Visuellement, à l’image de son prédécesseur, Suprématie est l’un des plus beaux blockbusters récents. La photographie du vétéran Michael Seresin (Midnight Express, Angel Heart) est somptueuse, qu’il éclaire forêts, montagnes enneigées ou atmosphère lugubre du camp de prisonniers. La direction artistique de James Chinlund (Avengers) est tout aussi soignée, regorgeant de détails qui immergent pleinement le spectateur. Matt Reeves confirme qu’il appartient au top 10 des cinéastes américains : le soin apporté à la composition des cadres et sa mise en scène ample et dynamique relient cinéma classique et moderne. Si la partition de Michael Giacchino sur le précédent volet nous avait déçus, toutes réserves s’envolent ici devant son travail magistral : tour à tour tribal, romantique, lyrique et épique, son score pour Suprématie compte parmi ses meilleurs.

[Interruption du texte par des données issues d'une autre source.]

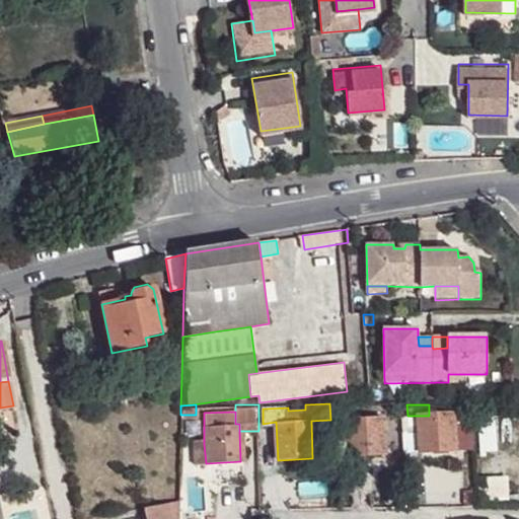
[(455,413),(456,447),(469,446),(468,413),(455,413)]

Conclusion : Visuellement époustouflant, émotionnellement puissant, porté par la mise en scène de Matt Reeves, le jeu de Serkis et le travail de Weta Digital, La Planète des singes : Suprématie s’impose comme un grand film, dont la solennité et la densité le placent à la hauteur des grandes fresques épiques dont il s’inspire.

Ma note : A-

La Planète des singes : Suprématie (War for the Planet of the Apes)  réalisé par Matt Reeves.

Sortie le 02/08/2017.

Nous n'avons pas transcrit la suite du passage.